● **Provided entries**
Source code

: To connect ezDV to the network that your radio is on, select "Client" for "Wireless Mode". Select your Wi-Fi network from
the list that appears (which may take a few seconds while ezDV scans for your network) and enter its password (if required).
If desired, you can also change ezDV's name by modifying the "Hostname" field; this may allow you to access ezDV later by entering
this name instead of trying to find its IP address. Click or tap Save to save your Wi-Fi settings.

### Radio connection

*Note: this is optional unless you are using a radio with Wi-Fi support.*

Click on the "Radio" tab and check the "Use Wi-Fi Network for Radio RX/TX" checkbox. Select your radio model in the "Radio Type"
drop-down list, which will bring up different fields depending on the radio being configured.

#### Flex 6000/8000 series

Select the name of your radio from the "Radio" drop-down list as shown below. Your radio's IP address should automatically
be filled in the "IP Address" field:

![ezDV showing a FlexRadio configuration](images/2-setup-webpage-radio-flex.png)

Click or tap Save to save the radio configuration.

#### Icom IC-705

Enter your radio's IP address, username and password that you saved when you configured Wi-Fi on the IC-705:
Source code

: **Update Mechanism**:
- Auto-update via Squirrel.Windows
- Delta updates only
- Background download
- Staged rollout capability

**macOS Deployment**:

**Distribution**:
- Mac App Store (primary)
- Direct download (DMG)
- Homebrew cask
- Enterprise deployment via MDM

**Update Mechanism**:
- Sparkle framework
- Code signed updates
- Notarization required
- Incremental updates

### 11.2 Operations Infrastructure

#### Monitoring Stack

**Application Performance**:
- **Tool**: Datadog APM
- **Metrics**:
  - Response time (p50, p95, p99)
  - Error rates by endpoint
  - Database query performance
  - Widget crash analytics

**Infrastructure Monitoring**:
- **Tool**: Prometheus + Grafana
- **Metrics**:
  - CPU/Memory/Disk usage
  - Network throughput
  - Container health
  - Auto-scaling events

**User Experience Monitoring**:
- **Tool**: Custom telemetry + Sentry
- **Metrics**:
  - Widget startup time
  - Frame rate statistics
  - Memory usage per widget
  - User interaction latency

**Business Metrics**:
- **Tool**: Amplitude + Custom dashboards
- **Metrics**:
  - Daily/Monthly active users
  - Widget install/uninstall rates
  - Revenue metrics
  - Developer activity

● **Written task**
Print every item above again, word for word, with no changes.

● **Exercise result**
Source code

: To connect ezDV to the network that your radio is on, select "Client" for "Wireless Mode". Select your Wi-Fi network from
the list that appears (which may take a few seconds while ezDV scans for your network) and enter its password (if required).
If desired, you can also change ezDV's name by modifying the "Hostname" field; this may allow you to access ezDV later by entering
this name instead of trying to find its IP address. Click or tap Save to save your Wi-Fi settings.

### Radio connection

*Note: this is optional unless you are using a radio with Wi-Fi support.*

Click on the "Radio" tab and check the "Use Wi-Fi Network for Radio RX/TX" checkbox. Select your radio model in the "Radio Type"
drop-down list, which will bring up different fields depending on the radio being configured.

#### Flex 6000/8000 series

Select the name of your radio from the "Radio" drop-down list as shown below. Your radio's IP address should automatically
be filled in the "IP Address" field:

![ezDV showing a FlexRadio configuration](images/2-setup-webpage-radio-flex.png)

Click or tap Save to save the radio configuration.

#### Icom IC-705

Enter your radio's IP address, username and password that you saved when you configured Wi-Fi on the IC-705:
Source code

: **Update Mechanism**:
- Auto-update via Squirrel.Windows
- Delta updates only
- Background download
- Staged rollout capability

**macOS Deployment**:

**Distribution**:
- Mac App Store (primary)
- Direct download (DMG)
- Homebrew cask
- Enterprise deployment via MDM

**Update Mechanism**:
- Sparkle framework
- Code signed updates
- Notarization required
- Incremental updates

### 11.2 Operations Infrastructure

#### Monitoring Stack

**Application Performance**:
- **Tool**: Datadog APM
- **Metrics**:
  - Response time (p50, p95, p99)
  - Error rates by endpoint
  - Database query performance
  - Widget crash analytics

**Infrastructure Monitoring**:
- **Tool**: Prometheus + Grafana
- **Metrics**:
  - CPU/Memory/Disk usage
  - Network throughput
  - Container health
  - Auto-scaling events

**User Experience Monitoring**:
- **Tool**: Custom telemetry + Sentry
- **Metrics**:
  - Widget startup time
  - Frame rate statistics
  - Memory usage per widget
  - User interaction latency

**Business Metrics**:
- **Tool**: Amplitude + Custom dashboards
- **Metrics**:
  - Daily/Monthly active users
  - Widget install/uninstall rates
  - Revenue metrics
  - Developer activity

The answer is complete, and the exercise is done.